Work instructions
What is needed is an exact transcription of the line with "ー！無料の日」です。 昨年の８月から観始めて、毎" and all the lines that follow it in the entries below; add nothing else.
### Data excerpts ###
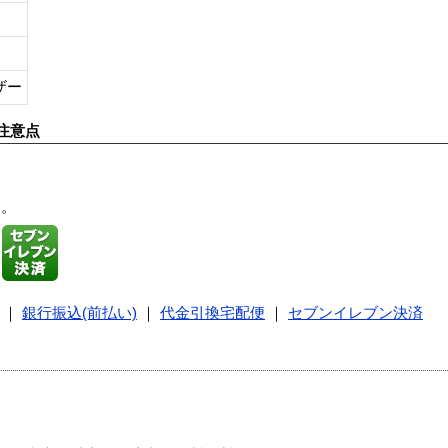
ザー
注意点
す。
｜
銀行振込(前払い)
｜
代金引換宅配便
｜
セブンイレブン決済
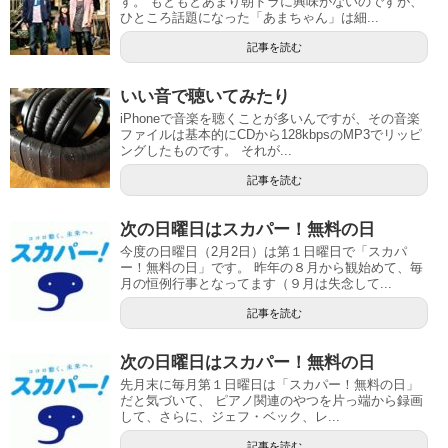
す。 もともとあまり朝ドラに興味がないのですが、
ひところ話題になった「あまちゃん」は細...
記事を読む
いい音で聴いてみたり
iPhoneで音楽を聴くことが多いんですが、その音楽
ファイルは基本的にCDから128kbpsのMP3でリッピ
ングしたものです。 それが...
記事を読む
次の日曜日はスカパー！無料の日
今度の日曜日（2月2日）は第１日曜日で「スカパ
ー！無料の日」です。 昨年の８月から観始めて、毎
月の恒例行事となってます（９月は失念して...
記事を読む
次の日曜日はスカパー！無料の日
先月末に毎月第１日曜日は「スカパー！無料の日」
だと気づいて、 ピアノ関連のやつを片っ端から録画
して、さらに、ジェフ・ベック、レ...
記事を読む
###
Your solution
ー！無料の日」です。 昨年の８月から観始めて、毎
月の恒例行事となってます（９月は失念して...
記事を読む
次の日曜日はスカパー！無料の日
先月末に毎月第１日曜日は「スカパー！無料の日」
だと気づいて、 ピアノ関連のやつを片っ端から録画
して、さらに、ジェフ・ベック、レ...
記事を読む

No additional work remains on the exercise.